In wetland pools, the seepage waters are obviously purified by adsorption mechanisms (on organic matter and secondary precipitates) since the redox potentials were not low enough (<-150 mV) to reduce sulphates as metal sulphides and/or hydrogen sulphide (Connell & Patrick 1968, Walton-Day 2003). The slightly reducing state of the downstream waters in the bog ditch and Alpuanoja creek is obviously caused by oxygen consumption related to organic matter and precipitation of oxidized Fe (binding oxygen). Secondary Fe precipitates together with fine organic matter were observed at the furthest downstream water sampling site of the Alpuanoja creek. However, precipitation did not effectively remove Fe and Mn from solution, as they were observed to be abundantly soluble at the site.

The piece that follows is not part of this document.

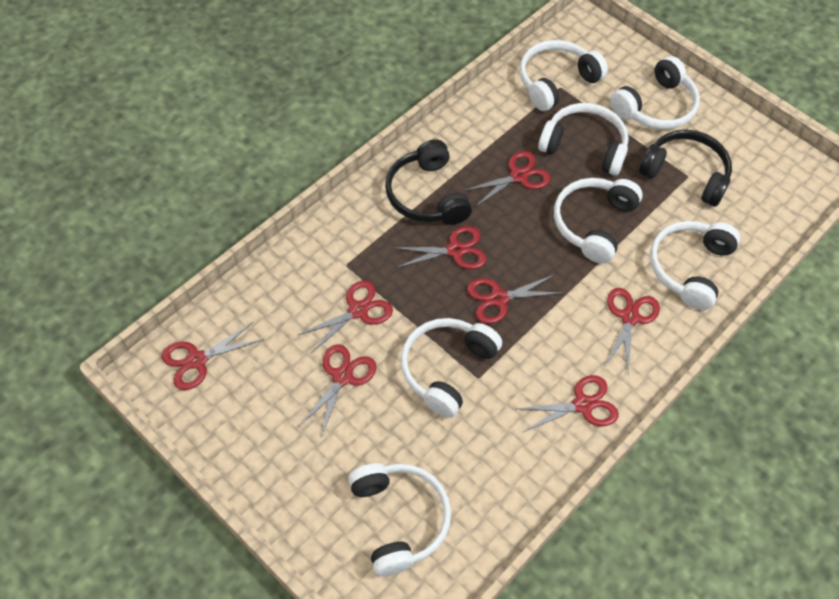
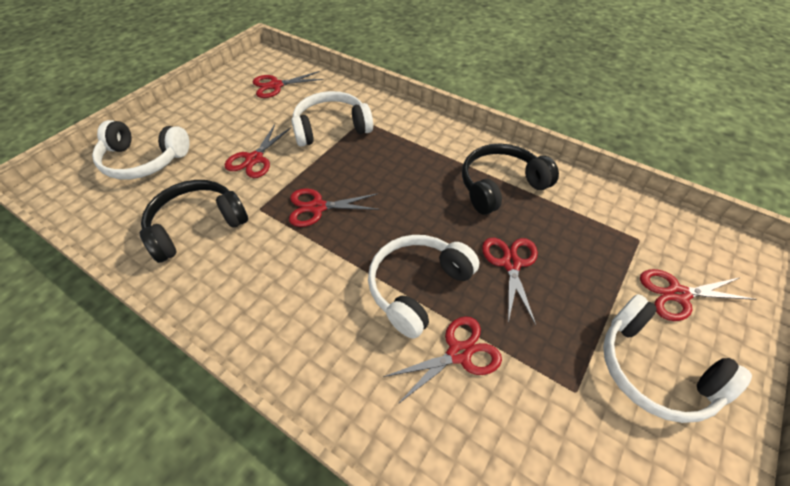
red scissors: [161,322,263,390] [298,281,393,353] [299,344,376,438] [393,226,487,269] [463,151,551,207] [467,274,563,324] [515,375,619,432] [605,288,660,375] = 8 -> [225,124,292,178] [253,71,324,98] [289,188,380,227] [383,316,502,405] [482,238,538,325] [640,269,757,321] = 6
white headphones: [348,463,451,576] [401,318,502,418] [520,40,608,111] [538,103,629,176] [554,178,643,264] [610,56,700,129] [650,221,740,310] = 7 -> [92,120,190,180] [291,91,373,147] [368,235,479,339] [603,294,752,423] = 4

Former settling pools which naturally transform to wetland pools can be suitable for passive treatment of tailings seepage. At the Vihanti study site the main water purification mechanism seems to be adsorption by solids in the pools. The water data did not reveal any indicators for sulphate reducing reactions. Compared to the water quality of the collection ditch which receives tailings seepage, the wetland pools trapped about 60% of the soluble elements (main cations, anions, trace elements). Nevertheless, the retention of SO4 and base cations (Ca, Mg, Na, K) was not effective enough, since their concentrations in the pools were over a hundredfold compared to the background levels of Finnish surface waters.
The Vihanti case study shows that a few water samples and their chemical analysis give a very rough overview of passive water treatment in the former settling pools, i.e. present wetland pools. Furthermore, results show that the water quality of the recipient Alpuanoja creek is more dependent on the water quality of the seepage collection ditch surrounding the tailings ponds than the effluent waters from the wetland pools. The majority of tailings seepage waters are actually flowing into the Alpuanoja creek without any controlled passive or active treatment. The validation of the wetland performance cannot be based only on a few water samples and their analysis. The surface water drainage in the Vihanti tailings pond area turned out to be more complex than was originally assumed. It is necessary to examine not only the surface water quality of ditches surrounding the whole tailings pond area but also the chemical content of the wetland basal layer and stream sediments.